CBRE has taken an active role – even prior to the pandemic – in consulting with asset owners on the hybrid course.

“We started working with one particular asset owner at the end of 2019, who saw a future where they felt they were potentially at risk of having underutilised space at shopping centres, and that the right way to futureproof their assets was to introduce logistics into those spaces,” Christine says. “While the conversation has picked up pace because of COVID-19, it was quite visionary for this owner to be thinking of this already in 2019. So, right now we have pilots underway to capture some initial learnings to make sure that when a network does roll out, it’s been fully tested.”

Christine says that CBRE’s Advisory Services group has developed a 13-point matrix to evaluate assets for their hybrid conversion potential.

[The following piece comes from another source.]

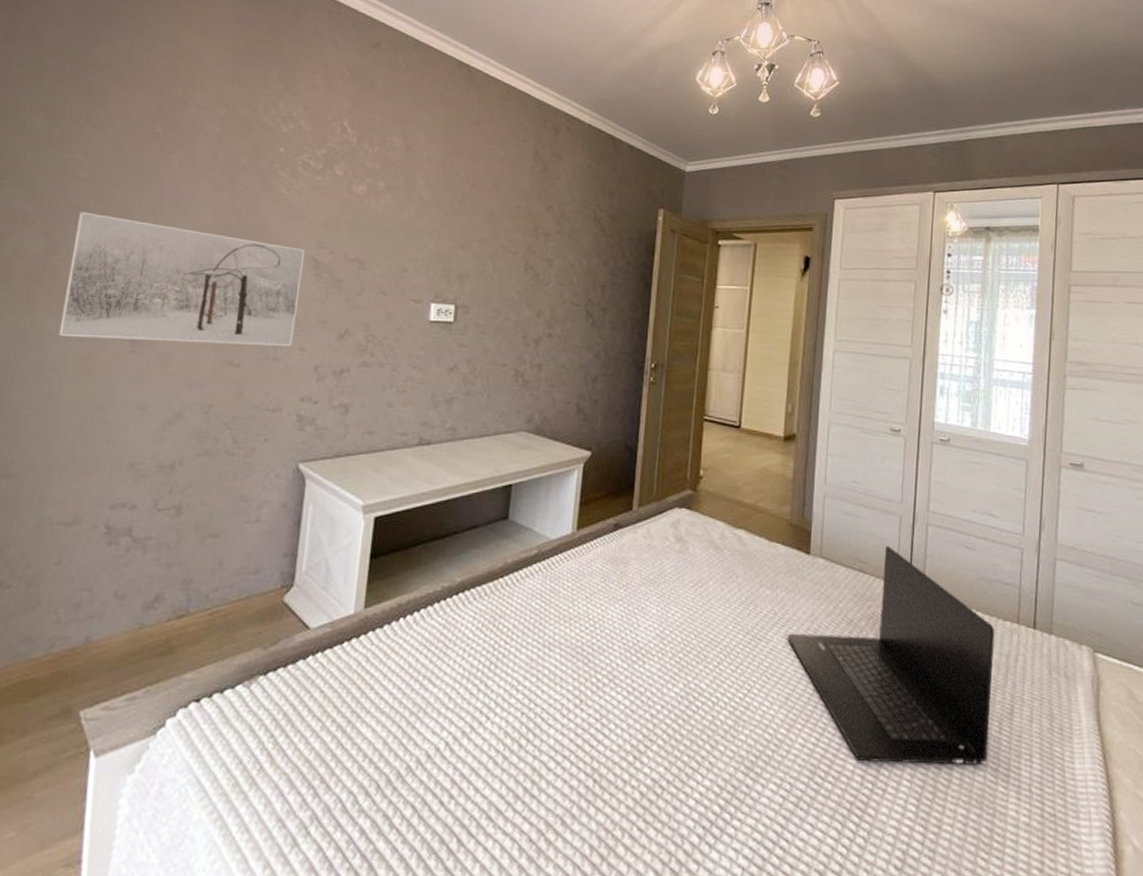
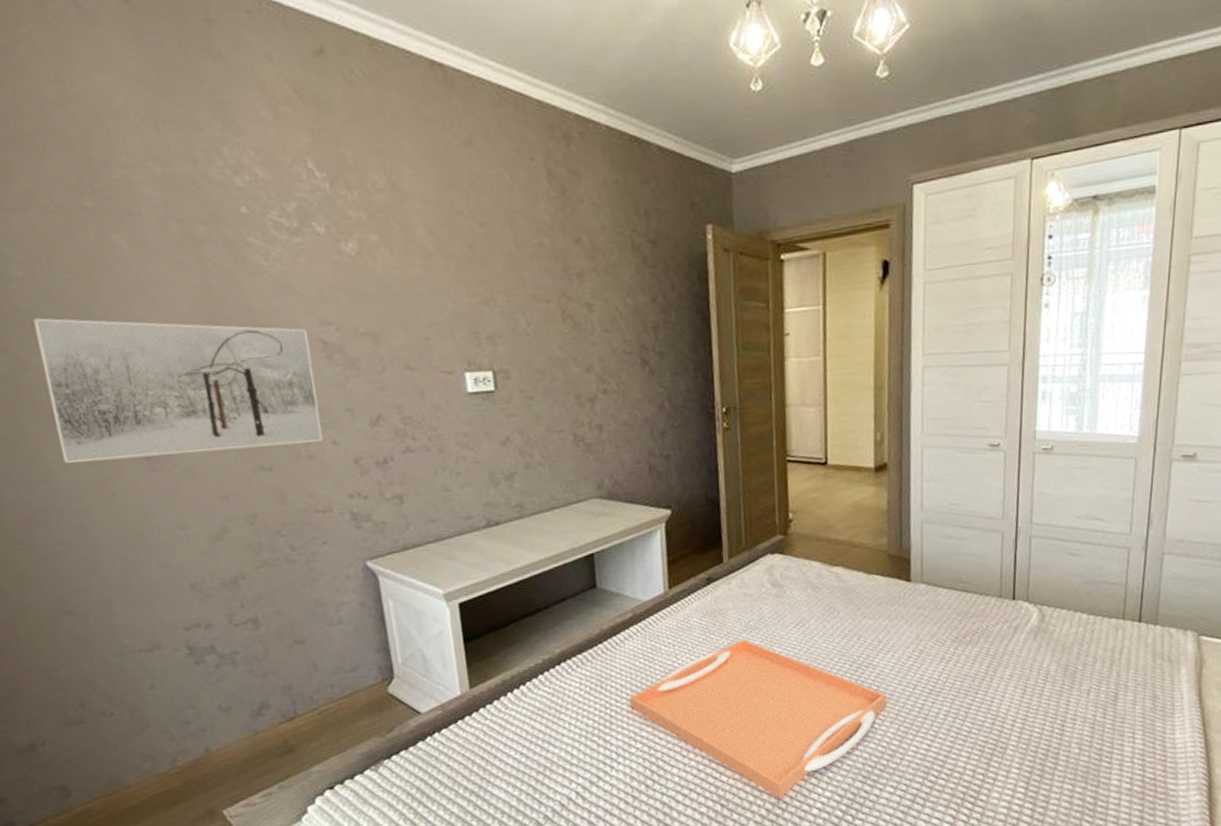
serving tray: none [519,593,777,781] -> present [630,639,887,799]
laptop: present [788,546,995,765] -> none [894,563,1101,759]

“We’ve been brought on board by property owners and investors who specifically want to have their portfolios assessed from this perspective,” she says. “On behalf of a couple of investors we’ve run their assets through the matrix and been able to identify high potential locations. Now we are having discussions in cooperation with parcel providers and retailers to put together pilots in facilities that have been deemed as having high potential. Because not every shopping centre is the same when it comes to conversion.

“For the high potential sites we’ve identified, we’re now going through the process with asset owners to conduct pilots in those sites and capture some initial learnings and information before we run full-speed into a solution.”

Christine says that this re-thinking of the retail-logistics locational network is an exciting development in the industry. “I think everyone in this space right now needs to be thinking about what the future looks like for them. It’s certainly not easy with lockdown conditions – and the industry is anxious to get a sense of what the post lockdown ‘normal’ looks like – but we will get there,” she says. ■

The opportunity to put logistics into shopping centres gives retailers options to serve customers in locations where they wouldn’t traditionally have a retail store. It allows for a fresh take by retailers to consider what their future network should look like. ”

Christine Miller, Head of Supply Chain Advisory – Pacific at CBRE.